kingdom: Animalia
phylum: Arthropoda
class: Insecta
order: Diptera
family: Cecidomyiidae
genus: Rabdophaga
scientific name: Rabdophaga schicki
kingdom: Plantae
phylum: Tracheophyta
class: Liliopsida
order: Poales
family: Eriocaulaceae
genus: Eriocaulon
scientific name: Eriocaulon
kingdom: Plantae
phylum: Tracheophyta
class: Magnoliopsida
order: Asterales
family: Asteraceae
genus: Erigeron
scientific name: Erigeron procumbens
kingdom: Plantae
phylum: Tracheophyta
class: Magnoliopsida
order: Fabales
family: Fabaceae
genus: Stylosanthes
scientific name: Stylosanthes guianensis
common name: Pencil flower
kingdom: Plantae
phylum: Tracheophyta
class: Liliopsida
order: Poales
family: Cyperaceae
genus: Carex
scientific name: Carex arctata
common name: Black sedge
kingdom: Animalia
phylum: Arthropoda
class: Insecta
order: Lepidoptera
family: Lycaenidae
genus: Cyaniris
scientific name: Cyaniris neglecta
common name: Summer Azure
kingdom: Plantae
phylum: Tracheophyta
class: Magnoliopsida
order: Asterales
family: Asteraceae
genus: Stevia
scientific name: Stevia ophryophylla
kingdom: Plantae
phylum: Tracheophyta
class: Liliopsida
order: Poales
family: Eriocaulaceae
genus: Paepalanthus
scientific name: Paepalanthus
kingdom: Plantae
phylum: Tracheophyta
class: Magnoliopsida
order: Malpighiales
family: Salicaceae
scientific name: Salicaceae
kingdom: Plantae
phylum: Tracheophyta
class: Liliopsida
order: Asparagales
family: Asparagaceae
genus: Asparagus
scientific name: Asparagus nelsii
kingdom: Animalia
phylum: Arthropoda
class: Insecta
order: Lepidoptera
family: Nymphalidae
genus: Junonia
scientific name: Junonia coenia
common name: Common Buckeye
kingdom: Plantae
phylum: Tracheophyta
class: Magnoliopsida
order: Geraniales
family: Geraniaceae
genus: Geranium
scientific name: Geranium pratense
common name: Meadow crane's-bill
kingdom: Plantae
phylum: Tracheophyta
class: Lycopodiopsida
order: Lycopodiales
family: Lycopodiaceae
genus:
# # # #
TASK DIRECTIONS:
Copy everything from the start of the data down to the line containing "order: Asparagales", keeping both ends and every line in between unchanged.

COMPLETE ANSWER:
kingdom: Animalia
phylum: Arthropoda
class: Insecta
order: Diptera
family: Cecidomyiidae
genus: Rabdophaga
scientific name: Rabdophaga schicki
kingdom: Plantae
phylum: Tracheophyta
class: Liliopsida
order: Poales
family: Eriocaulaceae
genus: Eriocaulon
scientific name: Eriocaulon
kingdom: Plantae
phylum: Tracheophyta
class: Magnoliopsida
order: Asterales
family: Asteraceae
genus: Erigeron
scientific name: Erigeron procumbens
kingdom: Plantae
phylum: Tracheophyta
class: Magnoliopsida
order: Fabales
family: Fabaceae
genus: Stylosanthes
scientific name: Stylosanthes guianensis
common name: Pencil flower
kingdom: Plantae
phylum: Tracheophyta
class: Liliopsida
order: Poales
family: Cyperaceae
genus: Carex
scientific name: Carex arctata
common name: Black sedge
kingdom: Animalia
phylum: Arthropoda
class: Insecta
order: Lepidoptera
family: Lycaenidae
genus: Cyaniris
scientific name: Cyaniris neglecta
common name: Summer Azure
kingdom: Plantae
phylum: Tracheophyta
class: Magnoliopsida
order: Asterales
family: Asteraceae
genus: Stevia
scientific name: Stevia ophryophylla
kingdom: Plantae
phylum: Tracheophyta
class: Liliopsida
order: Poales
family: Eriocaulaceae
genus: Paepalanthus
scientific name: Paepalanthus
kingdom: Plantae
phylum: Tracheophyta
class: Magnoliopsida
order: Malpighiales
family: Salicaceae
scientific name: Salicaceae
kingdom: Plantae
phylum: Tracheophyta
class: Liliopsida
order: Asparagales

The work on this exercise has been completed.